- Interactive map of Saikul
- Saikul Location in Manipur, India Saikul Saikul (India)
- Coordinates: 25°03′37″N 94°01′42″E﻿ / ﻿25.0602°N 94.0284°E
- Country: India
- State: Manipur
- District: Kangpokpi

Government
- • Body: Sadar Hills Autonomous District Council
- Elevation: 810 m (2,660 ft)

Population (2011)
- • Total: 2,767
- Time zone: UTC+5:30 (IST)
- PIN: 795118
- Telephone code: +91385-
- Vehicle registration: MN
- Sex ratio: 980 (2011)
- Literacy: 70%

= Saikul =

Saikul is a town in the Kangpokpi district in Manipur, India.

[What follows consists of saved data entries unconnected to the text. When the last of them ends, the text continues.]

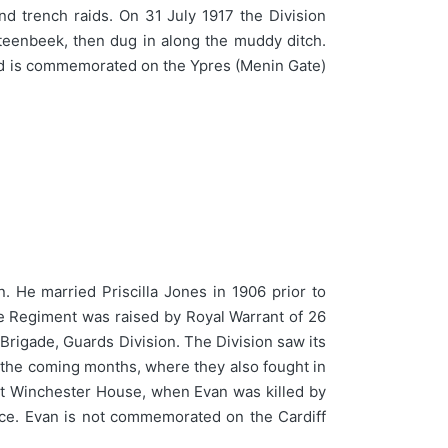
nd trench raids. On 31 July 1917 the Division
Steenbeek, then dug in along the muddy ditch.
and is commemorated on the Ypres (Menin Gate)
. He married Priscilla Jones in 1906 prior to
The Regiment was raised by Royal Warrant of 26
Brigade, Guards Division. The Division saw its
g the coming months, where they also fought in
t Winchester House, when Evan was killed by
ce. Evan is not commemorated on the Cardiff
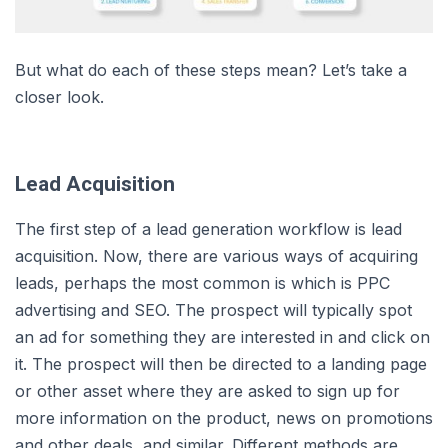
But what do each of these steps mean? Let’s take a
closer look.
Lead Acquisition
The first step of a lead generation workflow is lead
acquisition. Now, there are various ways of acquiring
leads, perhaps the most common is which is PPC
advertising and SEO. The prospect will typically spot
an ad for something they are interested in and click on
it. The prospect will then be directed to a landing page
or other asset where they are asked to sign up for
more information on the product, news on promotions
and other deals, and similar. Different methods are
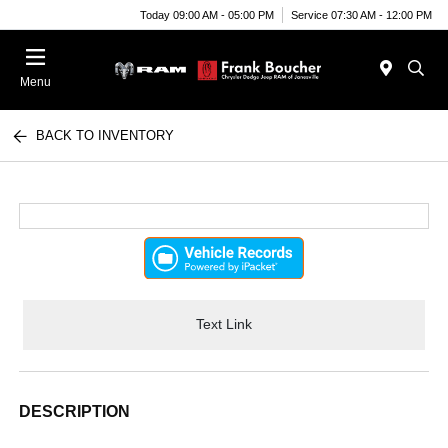
Today 09:00 AM - 05:00 PM
Service 07:30 AM - 12:00 PM
Menu
BACK TO INVENTORY
Text Link
DESCRIPTION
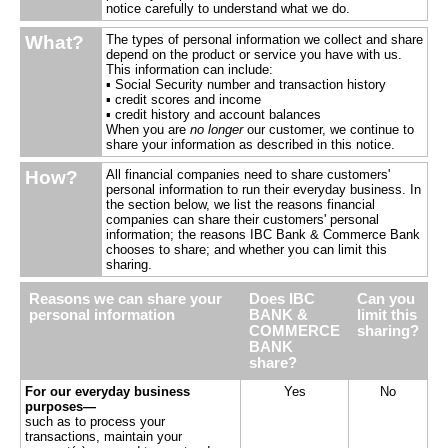
notice carefully to understand what we do.
What?
The types of personal information we collect and share
depend on the product or service you have with us.
This information can include:
▪ Social Security number and transaction history
▪ credit scores and income
▪ credit history and account balances
When you are
no longer
our customer, we continue to
share your information as described in this notice.
How?
All financial companies need to share customers'
personal information to run their everyday business. In
the section below, we list the reasons financial
companies can share their customers' personal
information; the reasons IBC Bank & Commerce Bank
chooses to share; and whether you can limit this
sharing.
Reasons we can share your
Does IBC
Can you
personal information
BANK &
limit this
COMMERCE
sharing?
BANK
share?
For our everyday business
Yes
No
purposes—
such as to process your
transactions, maintain your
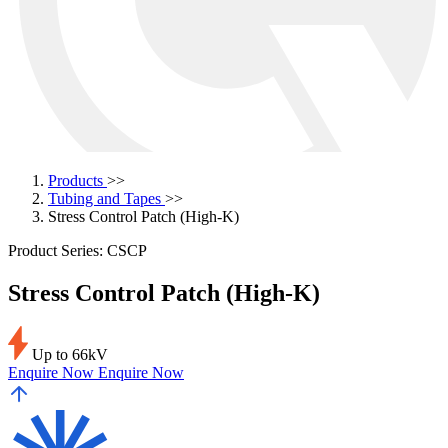
Products
>>
Tubing and Tapes
>>
Stress Control Patch (High-K)
Product Series: CSCP
Stress Control Patch (High-K)
Up to 66kV
Enquire Now
Enquire Now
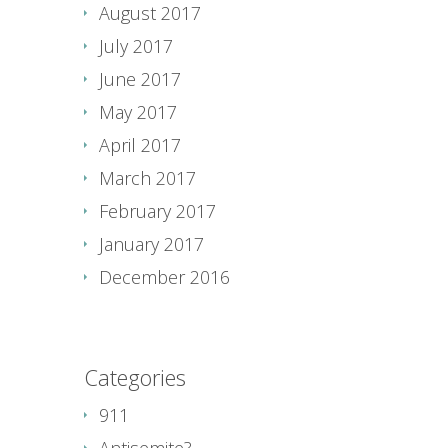
August 2017
July 2017
June 2017
May 2017
April 2017
March 2017
February 2017
January 2017
December 2016
Categories
911
Antisemite?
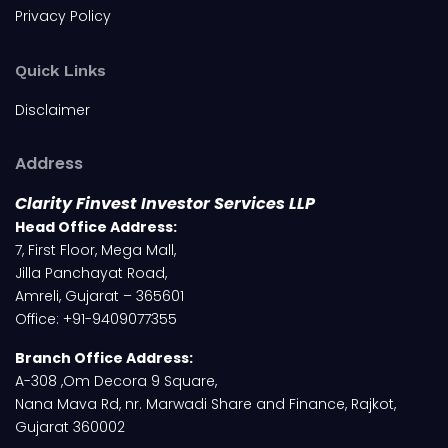
Privacy Policy
Quick Links
Disclaimer
Address
Clarity Finvest Investor Services LLP
Head Office Address:
7, First Floor, Mega Mall,
Jilla Panchayat Road,
Amreli, Gujarat – 365601
Office: +91-9409077355
Branch Office Address:
A-308 ,Om Decora 9 Square,
Nana Mava Rd, nr. Marwadi Share and Finance, Rajkot,
Gujarat 360002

It is the headquarters of "Sadar Hills East" subdivision (or Saikul subdivision) of the Kangpokpi district, and one of the principal towns under the Sadar Hills Autonomous District Council. It is also the seat of the Saikul Assembly constituency, a reserved constituency for Scheduled Tribes.

== Geography ==
Saikul is on the bank of the Iril River (also called Jildung River), near its junction with a tributary called Ichai Lok that flows down from northwest. Saikul is on the right bank of Iril, while another village called Makokchung is on the left bank, opposite to Saikul.

Saikul is 40 kilometres north of the Imphal city, and 14 kilometres north of Sagolmang, which is also on the bank of the Iril River in the Imphal East district.

In the 2011 census, Saikul has a population of 2,767 people, almost all of whom belong to Scheduled Tribes. Makokching has a population of 505.

== History ==
Saikul was listed as "Samusang Saikul" in the annexure of Manipur Hill People's Regulation of 1947, in the North Area of Sadar Circle No. 1. It had 11 households at that time. The location of the village is however uncertain. During the British colonial period, most hill villages were located on hill tops and were engaged in shifting cultivation on hill slopes as well as wet-cultivation in the valley below.

In 1956, the village was listed as simply "Saikal", while "Samu Song" was listed as a separate village. This might indicate that the village moved down to the Iril River valley.

In 1969, when the Mao and Sadar Hills district was formed (later known as "Manipur North" district or Senapati district), Saikul served as the headquarters of the Sadar Hills subdivision. This gave Saikul significant prominence, leading its growth into a populous town in subsequent decades.

By 1981, the Sadar Hills area was divided into two subdivisions. Sadar Hills East was headquartered at Saikul, whereas Sadar Hills West was headquartered at Kangpokpi.

From 1974 onwards, there have been a persistent demand to separate Sadar Hills into a separate district. After several failed attempts, this was eventually accomplished in 2016, when the Sadar Hills area was spun out as the Kangpokpi district, with headquarters at Kangpokpi. The district had three subdivisions when formed, with Saikul Subdivision being one of them, covering roughly the same area as the earlier Sadar Hills East.

Between 1991 and 2001, the district boundary of the Imphal East district was arbitrarily enlarged so as to cover almost the entire Iril river valley and many of its branch valleys. The Saikul Town itself appears as if it is a geographical part of the Imphal East district (Sawombung Subdivision), even though it is administratively part of the Kangpokpi district (then Senapati district).